Note that we can bring rank 73 to rank 15 by increasing the NN weight to 5. But this is sort of an extreme measure and we will not follow it here.

Instead we wonder: how will the weighting affect the other queries? Let's re-run the NDCG computation and compare it against unweighted WSB.

In [None]:
index_builder_unweighted = make_index_builder()

In [None]:
nbutils.plot_ndcgs(gold, {
    "wsb_unweighted": index_builder_unweighted.build_index(),
    "wsb_weighted": tag_weighted_index_builder.build_index()
})

So we have shown that we considerably increased our accuracy through employing weighting.

# Interactive Searches with Your Own Data

First specify the text documents you want to search through by an upload widget:

In [None]:
import ipywidgets as widgets

upload = widgets.FileUpload(
    accept='.txt',
    multiple=True
)

upload

From this upload widget contents, we now build a Vectorian session we can perform search through. As always with Vectorian session, we need to specify the embeddings the want to employ for searching. We also need an `nlp` instance for importing the text documents. Depending on the size and number of documents, this step can take some time.

In [None]:
from vectorian.importers import StringImporter
from vectorian.session import LabSession

import codecs


def files_to_session(upload):
    im = StringImporter(nlp)
    
    if not upload.value:
        raise RuntimeError("cannot run on empty upload")

    docs = []
    for k, data in upload.value.items():
        docs.append(im(
            codecs.decode(data["content"], encoding="utf-8"),
            title=k,
            unique_id=k))

    return LabSession(
        docs,
        embeddings=[
            emb_numberbatch,
            emb_fasttext],
        normalizers="default")

upload_session = files_to_session(upload)
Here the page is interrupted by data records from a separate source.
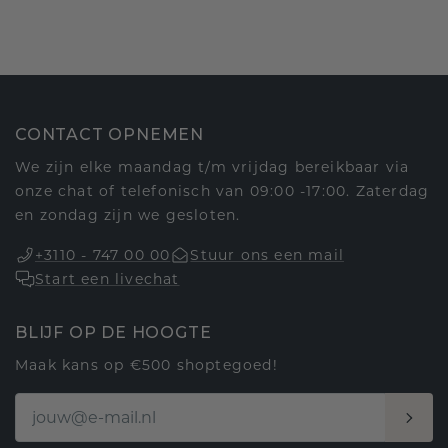
CONTACT OPNEMEN
We zijn elke maandag t/m vrijdag bereikbaar via
onze chat of telefonisch van 09:00 -17:00. Zaterdag
en zondag zijn we gesloten.
+3110 - 747 00 00
Stuur ons een mail
Start een livechat
BLIJF OP DE HOOGTE
Maak kans op €500 shoptegoed!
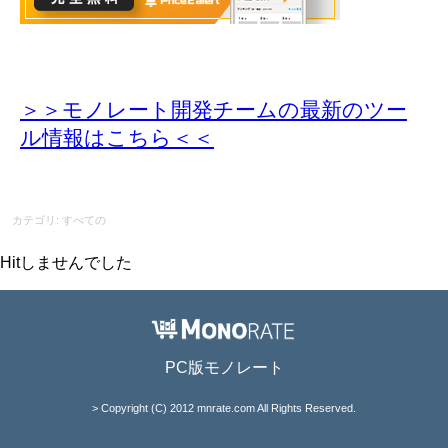
＞＞モノレート開発チームの最新のツー
ル情報
はこちら＜＜
カテゴリ: すべての
Hitしませんでした
PC版モノレート
> Copyright (C) 2012 mnrate.com All Rights Reserved.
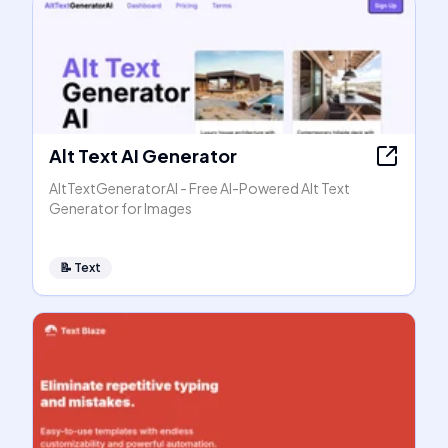
Alt Text AI Generator
AltTextGeneratorAI - Free AI-Powered Alt Text
Generator for Images
📝
Text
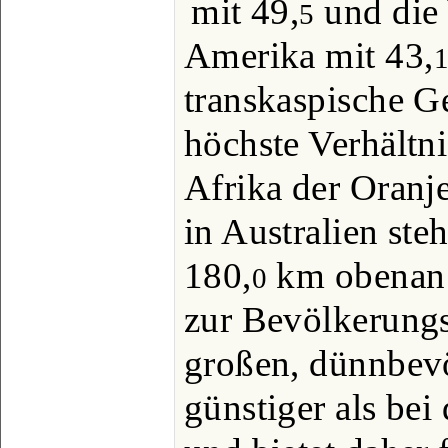
mit 49,
und die 
5
Amerika mit 43,
transkaspische G
höchste Verhältni
Afrika der Oranje
in Australien ste
180,
km obenan. 
0
zur Bevölkerungsz
großen, dünnbev
günstiger als bei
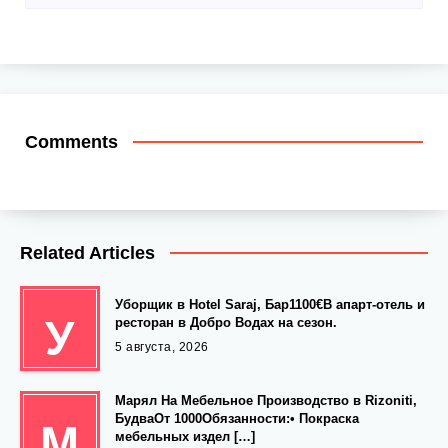
Comments
Related Articles
Уборщик в Hotel Saraj, Бар1100€В апарт-отель и
У
ресторан в Добро Водах на сезон.
5 августа, 2026
Марял На Мебельное Производство в Rizoniti,
БудваОт 1000Обязанности:• Покраска
М
мебельных издел […]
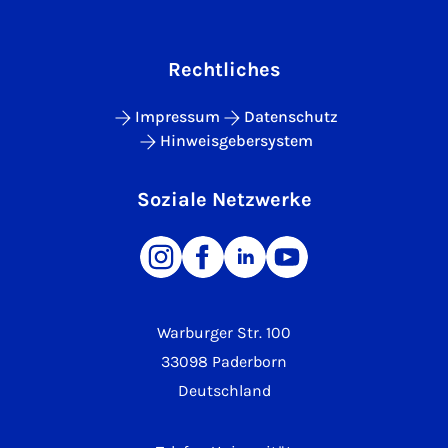
Rechtliches
Impressum
Datenschutz
Hinweisgebersystem
Soziale Netzwerke
Warburger Str. 100
33098 Paderborn
Deutschland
Now we present the full interactive search interface the Vectorian offers (we have hidden it so far and focussed on a subset). Note that in contrast to our experiments earlier, we do not search on the *document* level by default, but rather the *sentence* level - i.e. we split each document into sentences and then search on each sentence. You can change this in the "Partition" dropdown.

In [None]:
upload_session.interact(nlp)

# Literaturliste

Pennington, Jeffrey, et al. “Glove: Global Vectors for Word Representation.” Proceedings of the 2014 Conference on Empirical Methods in Natural Language Processing (EMNLP), Association for Computational Linguistics, 2014, pp. 1532–43. DOI.org (Crossref), doi:10.3115/v1/D14-1162.

Mikolov, Tomas, et al. “Advances in Pre-Training Distributed Word Representations.” ArXiv:1712.09405 [Cs], Dec. 2017. arXiv.org, http://arxiv.org/abs/1712.09405.

Speer, Robyn, et al. “ConceptNet 5.5: An Open Multilingual Graph of General Knowledge.” ArXiv:1612.03975 [Cs], Dec. 2018. arXiv.org, http://arxiv.org/abs/1612.03975.

Reimers, Nils, and Iryna Gurevych. “Sentence-BERT: Sentence Embeddings Using Siamese BERT-Networks.” ArXiv:1908.10084 [Cs], Aug. 2019. arXiv.org, http://arxiv.org/abs/1908.10084.

Liebl, Bernhard, and Manuel Burghardt. “‘Shakespeare in the Vectorian Age’ – An Evaluation of Different Word Embeddings and NLP Parameters for the Detection of Shakespeare Quotes.” Proceedings of the The 4th Joint SIGHUM Workshop on Computational Linguistics for Cultural Heritage, Social Sciences, Humanities and Literature, 2020, pp. 56–58.